What you should do: Turn every line of the entries below into a numbered list. Skip blank lines and leave the pictures out.

* BEGIN Data for processing *

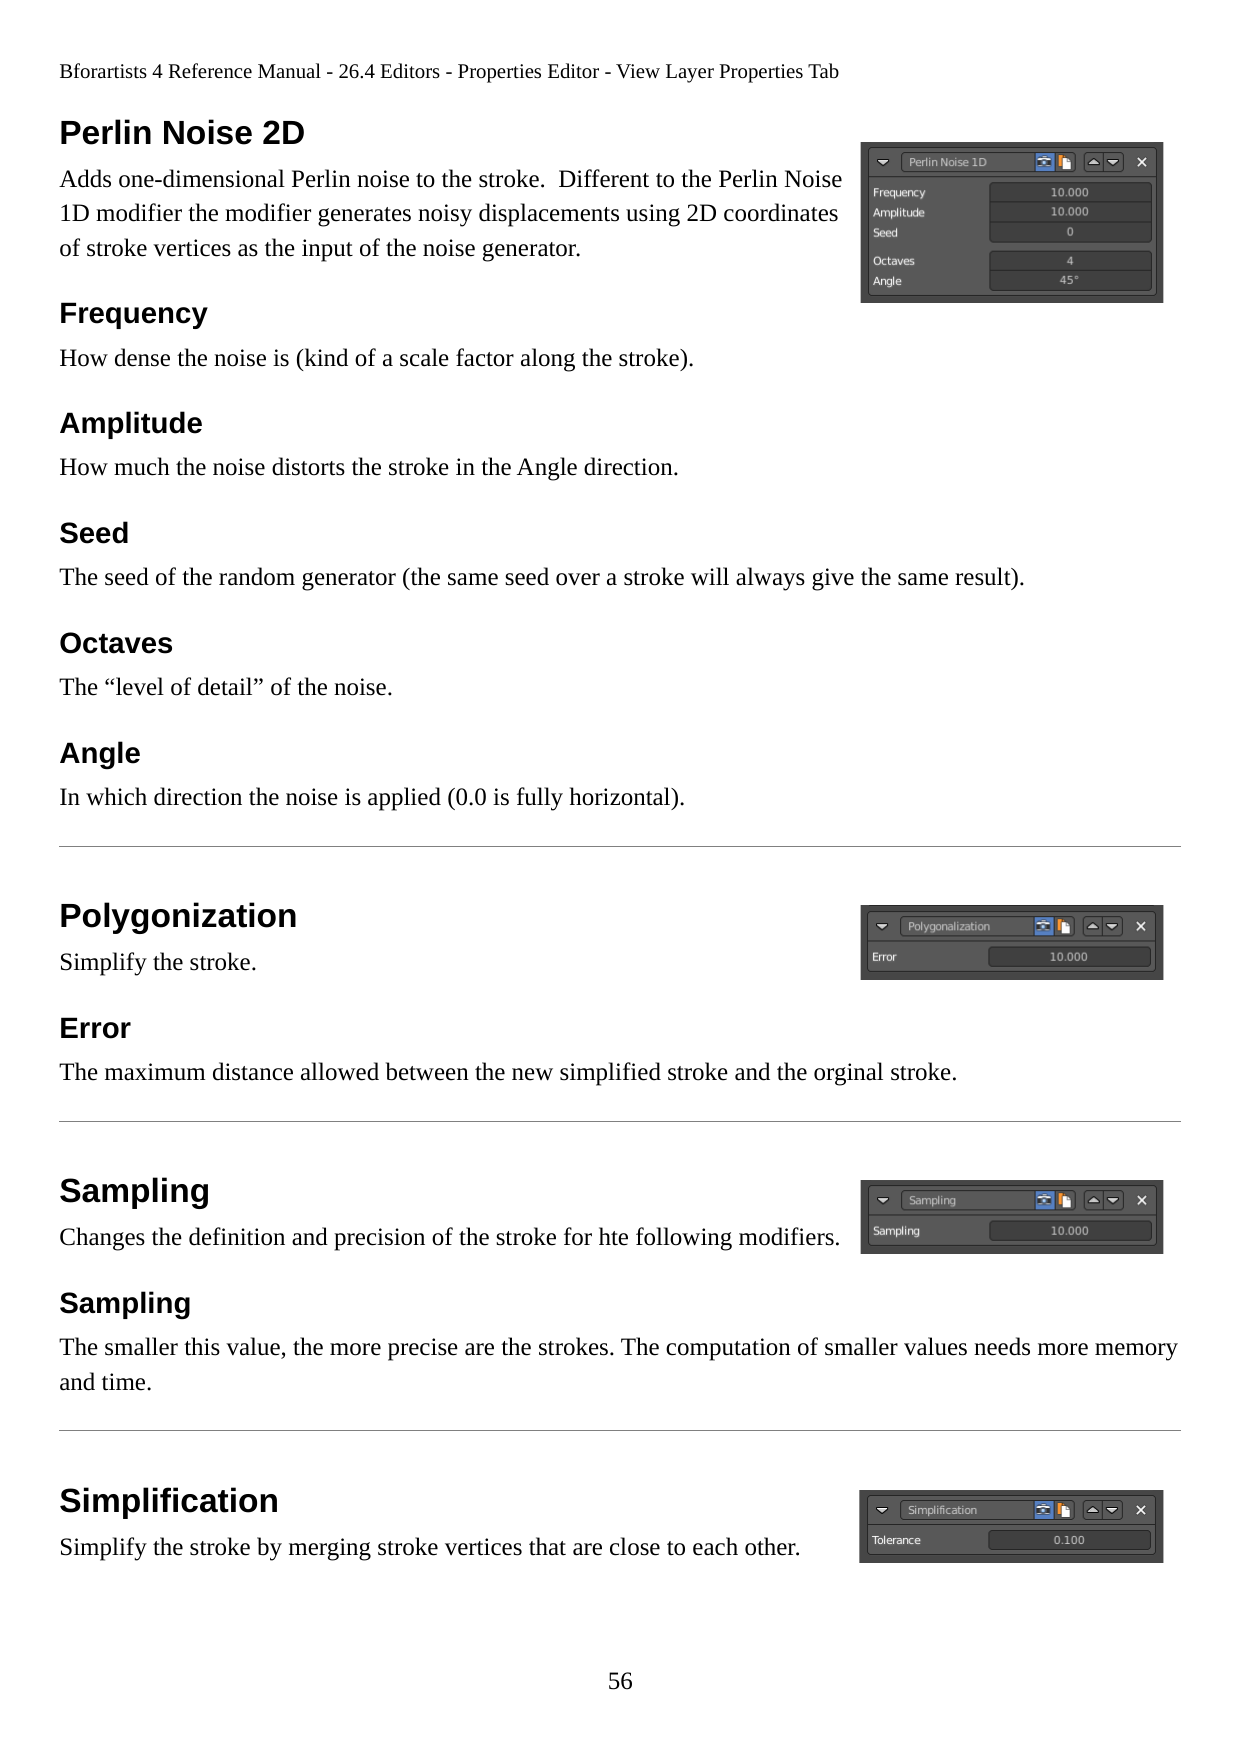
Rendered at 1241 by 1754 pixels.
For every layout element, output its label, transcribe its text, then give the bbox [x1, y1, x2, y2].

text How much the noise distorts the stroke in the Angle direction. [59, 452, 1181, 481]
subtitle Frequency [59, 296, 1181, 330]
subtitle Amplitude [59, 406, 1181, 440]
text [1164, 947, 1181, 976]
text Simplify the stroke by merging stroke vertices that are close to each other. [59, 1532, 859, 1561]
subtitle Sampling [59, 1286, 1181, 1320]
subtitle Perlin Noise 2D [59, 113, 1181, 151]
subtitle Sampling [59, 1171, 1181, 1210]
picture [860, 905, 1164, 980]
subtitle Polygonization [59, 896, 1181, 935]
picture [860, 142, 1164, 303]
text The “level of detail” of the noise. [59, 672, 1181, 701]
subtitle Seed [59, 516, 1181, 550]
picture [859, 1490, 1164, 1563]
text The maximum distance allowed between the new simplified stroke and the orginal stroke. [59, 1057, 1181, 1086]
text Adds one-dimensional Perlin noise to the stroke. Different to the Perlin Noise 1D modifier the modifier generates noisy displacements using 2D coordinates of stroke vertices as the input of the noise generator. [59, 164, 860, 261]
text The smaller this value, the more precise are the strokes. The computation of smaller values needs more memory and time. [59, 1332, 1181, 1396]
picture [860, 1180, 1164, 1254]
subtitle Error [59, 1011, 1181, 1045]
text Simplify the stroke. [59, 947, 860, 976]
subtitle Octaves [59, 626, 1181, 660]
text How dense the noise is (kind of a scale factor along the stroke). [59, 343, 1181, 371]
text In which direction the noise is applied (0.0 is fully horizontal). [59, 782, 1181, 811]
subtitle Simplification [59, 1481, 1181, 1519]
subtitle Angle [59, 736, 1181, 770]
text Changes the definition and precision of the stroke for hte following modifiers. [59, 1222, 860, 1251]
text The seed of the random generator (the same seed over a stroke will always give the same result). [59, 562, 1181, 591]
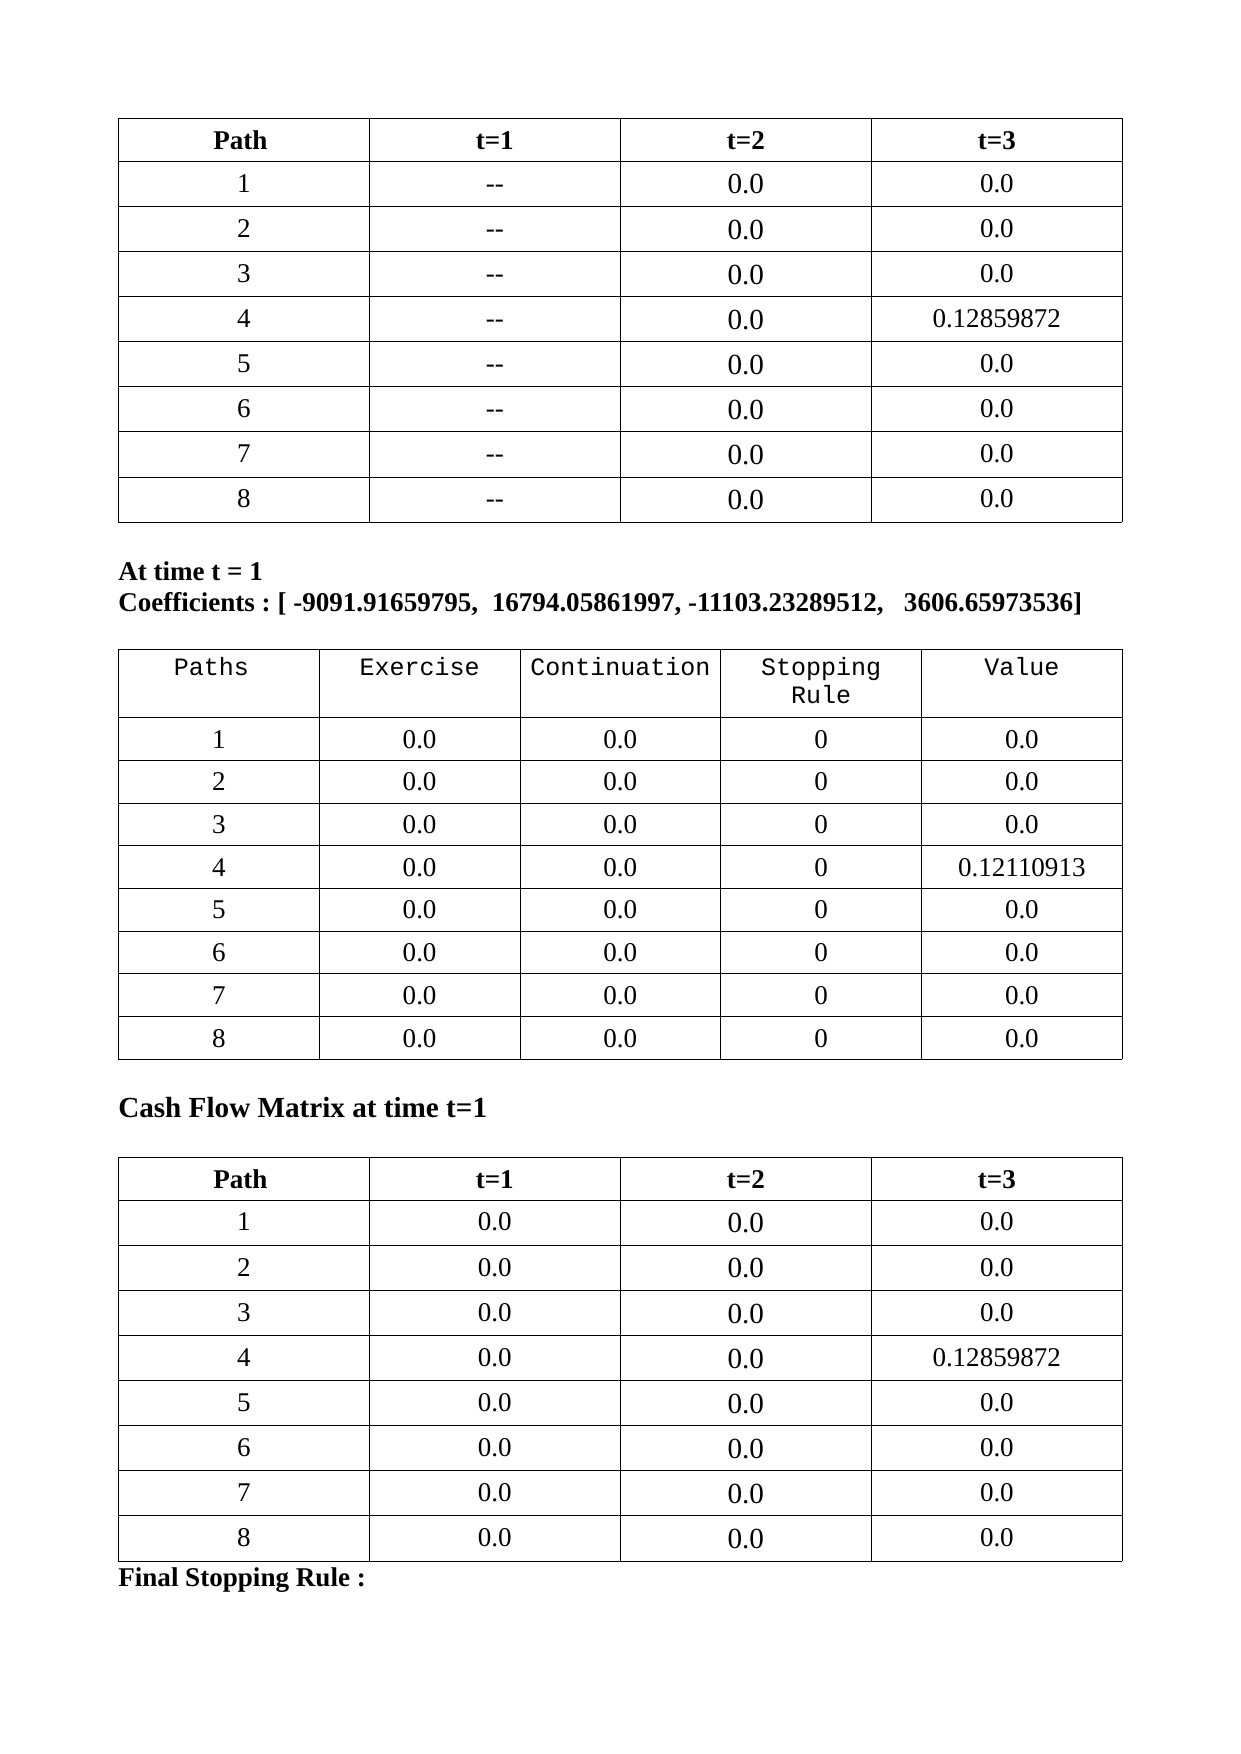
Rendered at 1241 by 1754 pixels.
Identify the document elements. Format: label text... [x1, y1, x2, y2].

* END Data for processing *

Exercise result:
1. Rendered at 1241 by 1754 pixels.
2. For every layout element, output its label, transcribe its text, then give the bbox [x1, y1, x2, y2].
3. text How much the noise distorts the stroke in the Angle direction. [59, 452, 1181, 481]
4. subtitle Frequency [59, 296, 1181, 330]
5. subtitle Amplitude [59, 406, 1181, 440]
6. text [1164, 947, 1181, 976]
7. text Simplify the stroke by merging stroke vertices that are close to each other. [59, 1532, 859, 1561]
8. subtitle Sampling [59, 1286, 1181, 1320]
9. subtitle Perlin Noise 2D [59, 113, 1181, 151]
10. subtitle Sampling [59, 1171, 1181, 1210]
11. picture [860, 905, 1164, 980]
12. subtitle Polygonization [59, 896, 1181, 935]
13. picture [860, 142, 1164, 303]
14. text The “level of detail” of the noise. [59, 672, 1181, 701]
15. subtitle Seed [59, 516, 1181, 550]
16. picture [859, 1490, 1164, 1563]
17. text The maximum distance allowed between the new simplified stroke and the orginal stroke. [59, 1057, 1181, 1086]
18. text Adds one-dimensional Perlin noise to the stroke. Different to the Perlin Noise 1D modifier the modifier generates noisy displacements using 2D coordinates of stroke vertices as the input of the noise generator. [59, 164, 860, 261]
19. text The smaller this value, the more precise are the strokes. The computation of smaller values needs more memory and time. [59, 1332, 1181, 1396]
20. picture [860, 1180, 1164, 1254]
21. subtitle Error [59, 1011, 1181, 1045]
22. text Simplify the stroke. [59, 947, 860, 976]
23. subtitle Octaves [59, 626, 1181, 660]
24. text How dense the noise is (kind of a scale factor along the stroke). [59, 343, 1181, 371]
25. text In which direction the noise is applied (0.0 is fully horizontal). [59, 782, 1181, 811]
26. subtitle Simplification [59, 1481, 1181, 1519]
27. subtitle Angle [59, 736, 1181, 770]
28. text Changes the definition and precision of the stroke for hte following modifiers. [59, 1222, 860, 1251]
29. text The seed of the random generator (the same seed over a stroke will always give the same result). [59, 562, 1181, 591]
30. Rendered at 1241 by 1754 pixels.
31. Identify the document elements. Format: label text... [x1, y1, x2, y2].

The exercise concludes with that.